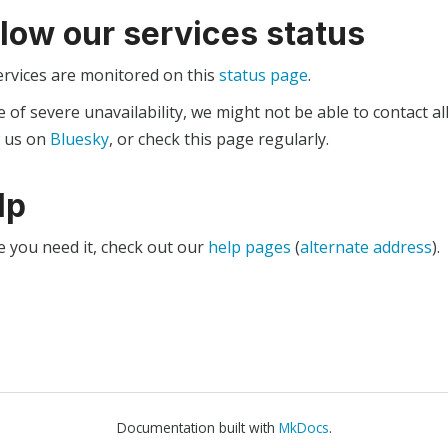
llow our services status
ervices are monitored on this
status page
.
e of severe unavailability, we might not be able to contact al
w us on
Bluesky
, or check this page regularly.
lp
e you need it, check out our
help pages
(
alternate address
).
Documentation built with
MkDocs
.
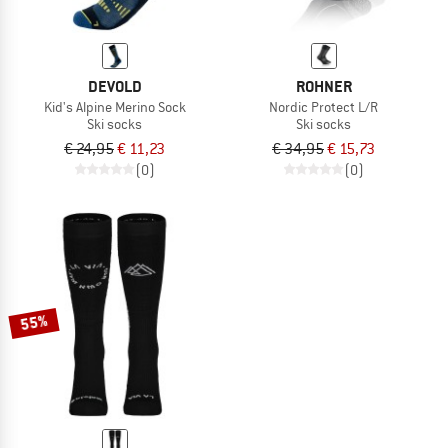
DEVOLD
ROHNER
Kid's Alpine Merino Sock
Nordic Protect L/R
Ski socks
Ski socks
€ 24,95
€ 11,23
€ 34,95
€ 15,73
(0)
(0)
55%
----
Switch "Ski socks" to "Ski stockings" wherever it occurs in the items above, and reproduce their text with no other changes. Leave the pictures out of your answer.

llow our services status
ervices are monitored on this
status page
.
e of severe unavailability, we might not be able to contact al
w us on
Bluesky
, or check this page regularly.
lp
e you need it, check out our
help pages
(
alternate address
).
Documentation built with
MkDocs
.
DEVOLD
ROHNER
Kid's Alpine Merino Sock
Nordic Protect L/R
Ski stockings
Ski stockings
€ 24,95
€ 11,23
€ 34,95
€ 15,73
(0)
(0)
55%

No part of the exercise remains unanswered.